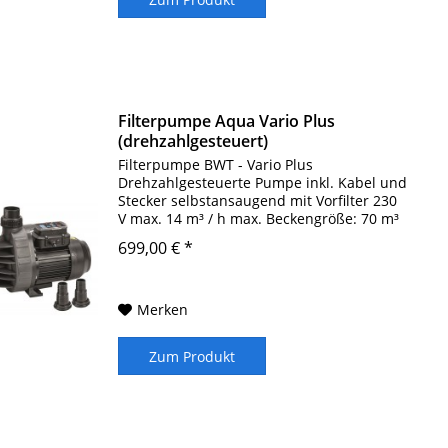
Filterpumpe Aqua Vario Plus
(drehzahlgesteuert)
Filterpumpe BWT - Vario Plus
Drehzahlgesteuerte Pumpe inkl. Kabel und
Stecker selbstansaugend mit Vorfilter 230
V max. 14 m³ / h max. Beckengröße: 70 m³
Anschlüsse: 2x Ø 50 mm; 2x Ø 38/ 32 mm
699,00 € *
P1 0,07-065 / P2 0,03-0,45 kW Hinweis zu
den...
Merken
Zum Produkt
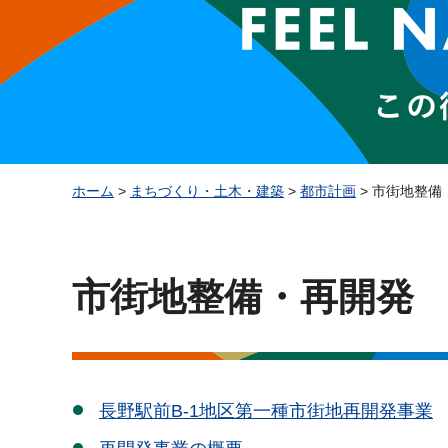
ホーム
>
まちづくり・土木・建築
>
都市計画
> 市街地整備
市街地整備・再開発
長野駅前B-1地区第一種市街地再開発事業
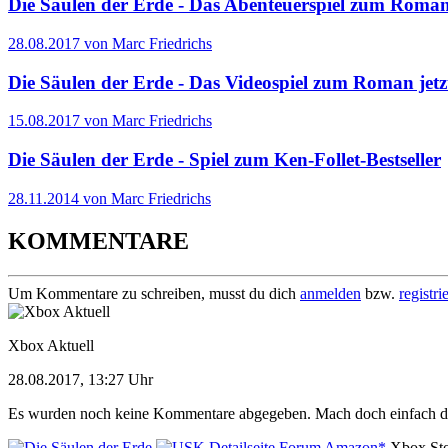
Die Säulen der Erde - Das Abenteuerspiel zum Roman 
28.08.2017 von Marc Friedrichs
Die Säulen der Erde - Das Videospiel zum Roman jetz
15.08.2017 von Marc Friedrichs
Die Säulen der Erde - Spiel zum Ken-Follet-Bestseller
28.11.2014 von Marc Friedrichs
KOMMENTARE
Um Kommentare zu schreiben, musst du dich
anmelden
bzw.
registri
Xbox Aktuell
28.08.2017, 13:27 Uhr
Es wurden noch keine Kommentare abgegeben. Mach doch einfach d
Detailseite
Forum
Amazon*
Xbox St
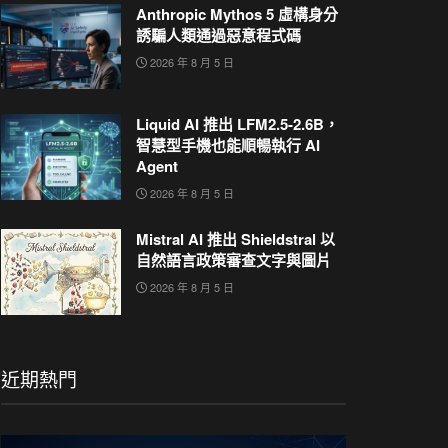
Anthropic Mythos 5 虛構身分
誘騙人類通過惡意程式碼
2026 年 8 月 5 日
Liquid AI 推出 LFM2.5-2.6B，
智慧型手機也能順暢執行 AI
Agent
2026 年 8 月 5 日
Mistral AI 推出 Shieldstral 以
自然語言政策審查文字與圖片
2026 年 8 月 5 日
近期熱門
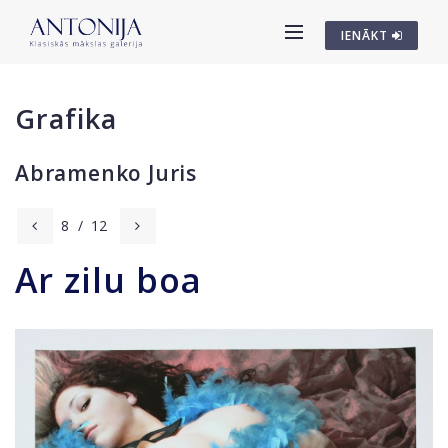
IENĀKT
Grafika
Abramenko Juris
8
/
12
Ar zilu boa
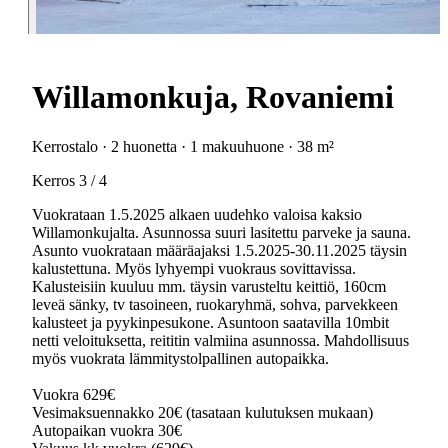
Willamonkuja, Rovaniemi
Kerrostalo · 2 huonetta · 1 makuuhuone · 38 m²
Kerros 3 / 4
Vuokrataan 1.5.2025 alkaen uudehko valoisa kaksio
Willamonkujalta. Asunnossa suuri lasitettu parveke ja sauna.
Asunto vuokrataan määräajaksi 1.5.2025-30.11.2025 täysin
kalustettuna. Myös lyhyempi vuokraus sovittavissa.
Kalusteisiin kuuluu mm. täysin varusteltu keittiö, 160cm
leveä sänky, tv tasoineen, ruokaryhmä, sohva, parvekkeen
kalusteet ja pyykinpesukone. Asuntoon saatavilla 10mbit
netti veloituksetta, reititin valmiina asunnossa. Mahdollisuus
myös vuokrata lämmitystolpallinen autopaikka.
Vuokra 629€
Vesimaksuennakko 20€ (tasataan kulutuksen mukaan)
Autopaikan vuokra 30€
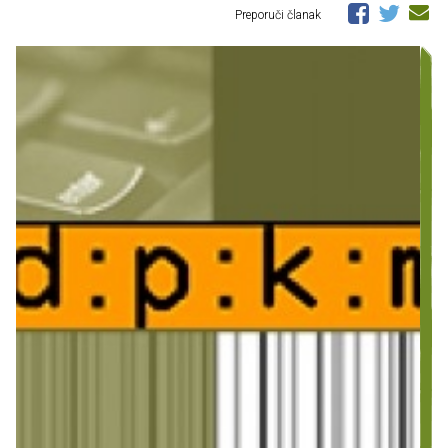
Preporuči članak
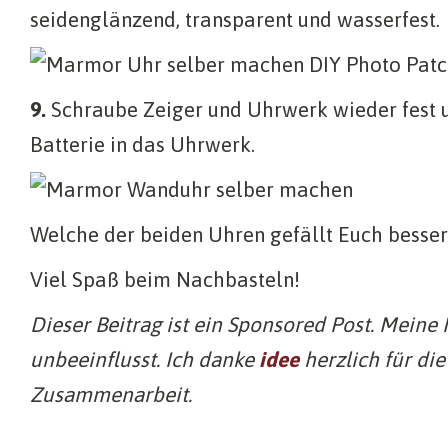
seidenglänzend, transparent und wasserfest.
9.
Schraube Zeiger und Uhrwerk wieder fest 
Batterie in das Uhrwerk.
Welche der beiden Uhren gefällt Euch besse
Viel Spaß beim Nachbasteln!
Dieser Beitrag ist ein Sponsored Post. Meine
unbeeinflusst. Ich danke
idee
herzlich für die
Zusammenarbeit.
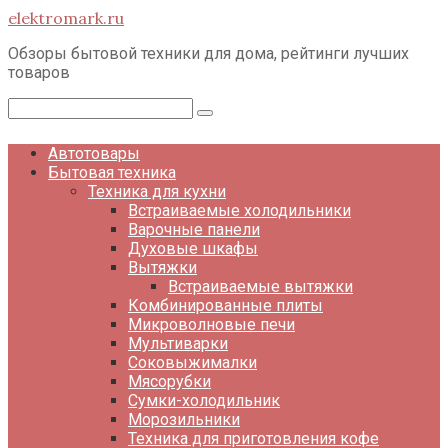
Перейти
elektromark.ru
к
контенту
Обзоры бытовой техники для дома, рейтинги лучших
товаров
Поиск:
Автотовары
Бытовая техника
Техника для кухни
Встраиваемые холодильники
Варочные панели
Духовые шкафы
Вытяжки
Встраиваемые вытяжки
Комбинированные плиты
Микроволновые печи
Мультиварки
Соковыжималки
Мясорубки
Сумки-холодильник
Морозильники
Техника для приготовления кофе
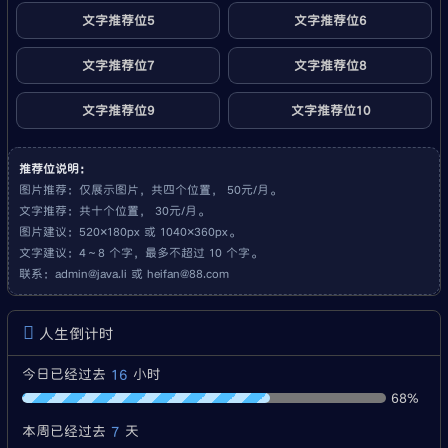
文字推荐位5
文字推荐位6
文字推荐位7
文字推荐位8
文字推荐位9
文字推荐位10
推荐位说明：
图片推荐：仅展示图片，共四个位置， 50元/月。
文字推荐：共十个位置， 30元/月。
图片建议：520×180px 或 1040×360px。
文字建议：4～8 个字，最多不超过 10 个字。
联系：
admin@java.li
或
heifan@88.com
人生倒计时
16
今日已经过去
小时
68%
7
本周已经过去
天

******

→ Task item
Copy every line of the material above in which the word "Plus" appears.

→ Response area
Filterpumpe Aqua Vario Plus
Filterpumpe BWT - Vario Plus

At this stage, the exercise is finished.